A diferença entre trânsito e congestionamento

Dia de greve de ônibus em São Paulo. Na avenida Rebouças um fluxo de pedestres caminha no sentido rio Pinheiros, ambas as calçadas encontram fluidez normal para pedestres com retenções em algumas esquinas e riscos de buzinadas nas faixas de pedestres. Ciclistas trafegam livremente em ambos os sentidos da via e também nas transversais. Bicicletas públicas circulam em profusão e é possível que hajam filas ou dificuldades para encontrar bicicletas em algumas estações.

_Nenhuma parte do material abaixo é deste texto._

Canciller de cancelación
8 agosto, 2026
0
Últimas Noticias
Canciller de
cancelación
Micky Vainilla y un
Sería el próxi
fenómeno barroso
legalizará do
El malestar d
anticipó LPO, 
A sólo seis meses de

Os pedestres que caminham em direção ao terminal de trem e metrô de Pinheiros devem redobrar a atenção nos arredores e dentro da estação, a superlotação é esperada. Certa dose de força bruta e desprendimento podem ser necessárias

Quanto ao trânsito motorizado, um monte de carros nas ruas como de costume. Fazem fila em busca de um novo recorde de congestionamento que será veiculado comparando a distância até cidades no entorno da capital paulista.

Um informe de trânsito assim nunca foi ao ar na rádio ou na TV. Ainda que São Paulo tenha uma “rádio trânsito” e as emissoras de televisão cultivem o fetiche de colocar ao vivo imagens de grandes congestionamentos, sejam das câmeras de monitoramento, sejam através de helicópteros.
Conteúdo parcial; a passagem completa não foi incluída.